Goodness: 1987. David Bowie released Never Let Me Down that year and Toyota this E90 Corolla…
Both album and car deserve re-appraisal. Stylistically the Corolla has faired better than Bowie’s album, which is faint praise. While you need to listen past the overproduction to hear some good songs on NLMD**, you only need to look with your naked eyes to see that Toyota’s stylists produced a very consistent design with this iteration. Should you wish to have an automotive quiz, try this: what’s the odd car out from VW Jetta, Opel Kadett saloon, Toyota Corolla and Ford Orion?
Don’t cheat by Googling it, please.
I had a look at the E90’s production history and specs of the E90 and noticed that even if the car isn’t conventionally fascinating (we’re unconventional here), the administration of the global product mix deserves some admiration: engine variants, body variants, trim variants and production at nine localities.
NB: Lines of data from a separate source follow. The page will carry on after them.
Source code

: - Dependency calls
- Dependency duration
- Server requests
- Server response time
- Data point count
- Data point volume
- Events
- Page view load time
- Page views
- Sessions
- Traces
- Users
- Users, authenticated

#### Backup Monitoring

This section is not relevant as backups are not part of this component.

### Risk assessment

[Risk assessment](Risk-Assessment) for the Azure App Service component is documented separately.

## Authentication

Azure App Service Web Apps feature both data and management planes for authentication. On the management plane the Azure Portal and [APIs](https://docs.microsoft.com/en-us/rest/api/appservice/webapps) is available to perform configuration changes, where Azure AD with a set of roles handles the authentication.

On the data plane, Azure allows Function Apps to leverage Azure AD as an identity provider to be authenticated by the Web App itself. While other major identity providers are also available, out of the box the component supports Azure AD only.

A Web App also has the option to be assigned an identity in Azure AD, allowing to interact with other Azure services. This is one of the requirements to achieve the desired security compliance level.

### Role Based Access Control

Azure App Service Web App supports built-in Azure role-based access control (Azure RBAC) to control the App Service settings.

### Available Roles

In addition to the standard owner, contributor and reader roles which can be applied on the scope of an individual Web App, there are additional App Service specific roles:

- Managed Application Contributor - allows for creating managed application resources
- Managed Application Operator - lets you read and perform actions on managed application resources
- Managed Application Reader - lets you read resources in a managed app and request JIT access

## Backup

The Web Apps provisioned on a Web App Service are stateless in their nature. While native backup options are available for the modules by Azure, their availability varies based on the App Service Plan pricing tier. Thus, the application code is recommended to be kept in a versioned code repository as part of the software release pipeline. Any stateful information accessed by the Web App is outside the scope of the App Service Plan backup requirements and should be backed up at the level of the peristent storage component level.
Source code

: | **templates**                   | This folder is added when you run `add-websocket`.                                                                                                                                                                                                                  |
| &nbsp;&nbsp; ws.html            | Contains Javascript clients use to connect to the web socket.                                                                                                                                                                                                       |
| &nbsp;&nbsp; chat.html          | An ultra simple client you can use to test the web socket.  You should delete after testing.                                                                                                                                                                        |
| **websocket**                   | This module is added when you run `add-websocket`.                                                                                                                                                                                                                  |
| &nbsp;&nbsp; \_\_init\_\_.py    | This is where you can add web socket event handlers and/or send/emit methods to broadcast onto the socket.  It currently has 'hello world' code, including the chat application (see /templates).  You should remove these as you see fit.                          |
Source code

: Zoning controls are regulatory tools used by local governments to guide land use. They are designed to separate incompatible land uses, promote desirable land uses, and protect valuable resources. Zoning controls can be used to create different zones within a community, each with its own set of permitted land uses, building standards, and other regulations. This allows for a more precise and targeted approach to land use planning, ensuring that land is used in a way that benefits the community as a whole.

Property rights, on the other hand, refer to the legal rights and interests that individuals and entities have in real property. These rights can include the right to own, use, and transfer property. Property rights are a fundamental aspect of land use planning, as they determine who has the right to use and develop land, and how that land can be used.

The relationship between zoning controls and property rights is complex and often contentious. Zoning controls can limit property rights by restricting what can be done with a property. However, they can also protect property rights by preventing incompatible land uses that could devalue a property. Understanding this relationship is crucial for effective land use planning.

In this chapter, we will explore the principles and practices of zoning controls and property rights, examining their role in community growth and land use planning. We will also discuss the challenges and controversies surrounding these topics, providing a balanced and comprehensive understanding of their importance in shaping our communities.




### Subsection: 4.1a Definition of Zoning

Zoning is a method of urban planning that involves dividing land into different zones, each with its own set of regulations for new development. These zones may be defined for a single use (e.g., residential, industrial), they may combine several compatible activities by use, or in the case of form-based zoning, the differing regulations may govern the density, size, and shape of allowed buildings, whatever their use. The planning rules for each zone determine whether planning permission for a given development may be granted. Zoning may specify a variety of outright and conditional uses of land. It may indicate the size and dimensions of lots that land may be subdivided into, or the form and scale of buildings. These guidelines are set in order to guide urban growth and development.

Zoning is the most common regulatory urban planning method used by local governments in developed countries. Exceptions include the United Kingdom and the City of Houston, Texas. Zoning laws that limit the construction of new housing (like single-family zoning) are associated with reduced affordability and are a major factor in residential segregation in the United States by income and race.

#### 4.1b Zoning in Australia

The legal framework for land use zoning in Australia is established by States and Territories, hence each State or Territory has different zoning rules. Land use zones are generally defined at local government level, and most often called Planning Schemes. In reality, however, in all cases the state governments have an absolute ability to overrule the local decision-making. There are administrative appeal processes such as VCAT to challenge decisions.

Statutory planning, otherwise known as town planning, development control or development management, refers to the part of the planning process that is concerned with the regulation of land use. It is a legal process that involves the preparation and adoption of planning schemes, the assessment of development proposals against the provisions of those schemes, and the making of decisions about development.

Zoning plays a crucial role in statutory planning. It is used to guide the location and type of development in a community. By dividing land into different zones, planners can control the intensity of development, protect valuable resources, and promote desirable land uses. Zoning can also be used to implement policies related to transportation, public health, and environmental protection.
So: the Corolla isn’t so much a model but a system of products targeted right at the middle market, where the customers are.
**I really wish Bowie had re-recorded NMLD, keeping only the vocals. There are some excellent lyrics, super singing*** and decent melodies on that album. Eighteen months later he changed direction with the Tin Machine project and I find it remarkable that a singer filling stadiums would take such a drastic turn. Having heard pretty much all the out-takes from the Tin Machine period, it is easy to forget the smooth, polished but synthetic-feeling work of 1987 (I still like it though).
*** After NMLD Bowie’s voice seemed to deepen. There’s a hint of the young voice on 1989’s Tin Machine album but it was gone by 1991.